Just joined this neat looking site, so this is my first Holy Grail thread.

A couple of years ago I came across a website which allowed a user to find just about any well known classical or popular music piece just from tapping in a few notes of the piece. This was done not by actually using a musical note per se, but indicating with ones up or down arrows just whether each successive not was up, down, same as the first note in the passage. It worked easily and quite well. 

Anyone else know of that site. 

Thanks,

Richard, aka Jake.


----------



## Margaret

Are you asking in a roundabout way for the site address? Because just come out and ask...

It's Tunespotting
http://www.tunespotting.com/


----------



## rjacobson

That looks pretty much as good or better than the one I was looking for.

Thank you Margaret.


----------



## Lang

Shame, I was hoping that site would be the one described in the first posting.

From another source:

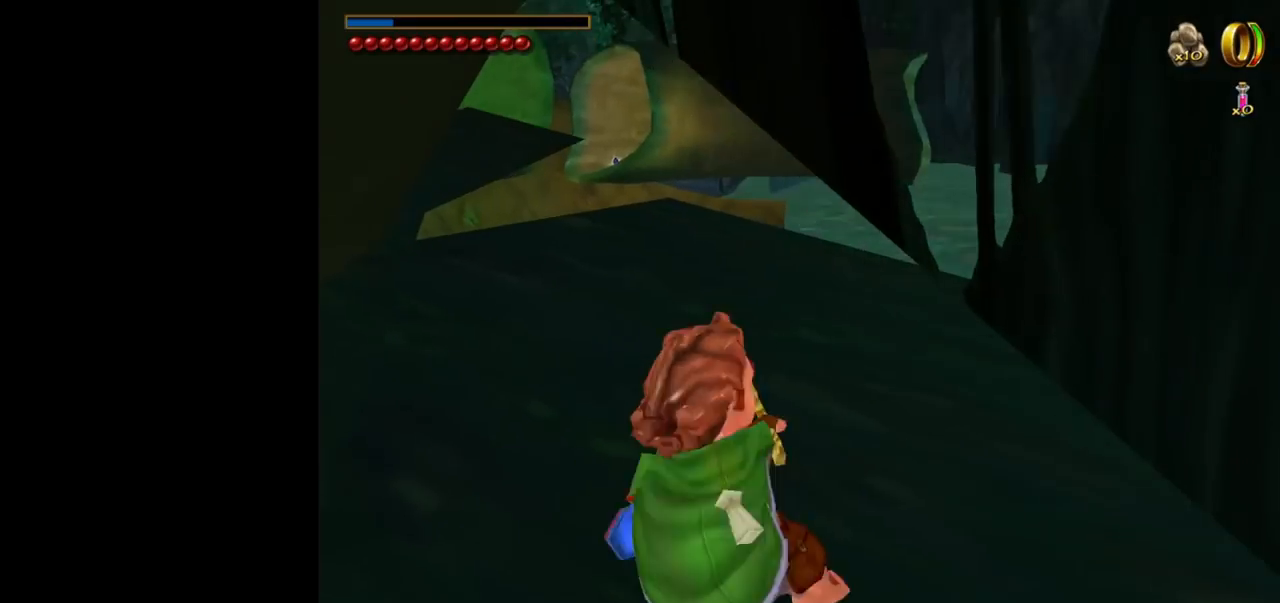
{"keys": ["w"], "mouse": [], "events": [[117, "mouse_left", "up"], [167, "mouse_right", "up"]]}
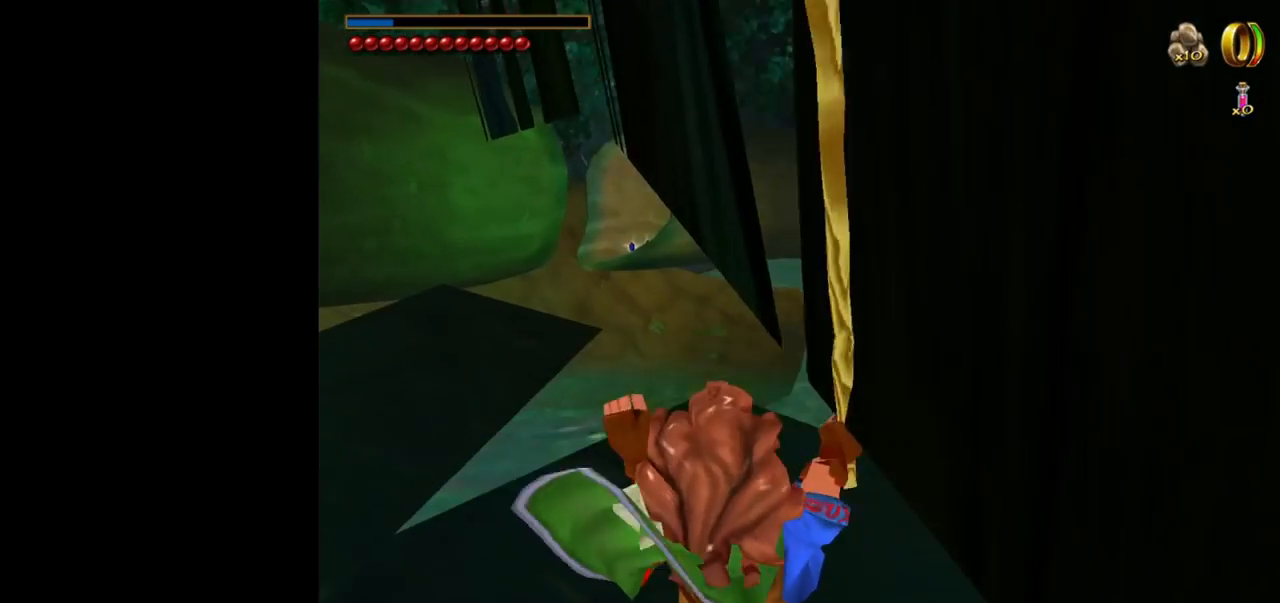
{"keys": ["w"], "mouse": ["left", "right"], "events": [[284, "mouse_right", "down"], [367, "mouse_left", "down"]]}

The whole idea of every tune having a unique pattern of up/down/same is a fascinating one, and I would love to try that out. Had a search on Google, but unfortunately couldn't find it.


----------



## bassClef

There's this one that takes musical notes too - in any key:

http://www.multimedialibrary.com/Barlow/index.asp

I have a book that takes the up and down pattern as well - mine's an old copy but I think it's still available new:

http://www.amazon.co.uk/Directory-T...=sr_1_2?ie=UTF8&s=books&qid=1239629038&sr=8-2

http://en.wikipedia.org/wiki/Parsons_code


----------



## bassClef

Oh, I think you can search by Parson's code here:

http://www.musipedia.org/about.html

Only just found this out myself - might be useful. It's better than the book actually since it displays the musical score.


----------



## Lang

Thanks. I used the Parson's code to input Boiled Beef and Carrots, which was identified as Donizetti.


----------



## rjacobson

thanks for replies everyone. sorry that I've been too busy to get back on this grail myself so far. 

I will try and search my old computer "favorites" to find it. Musipedia, above, is not likely the site, nor is tunespotting.


----------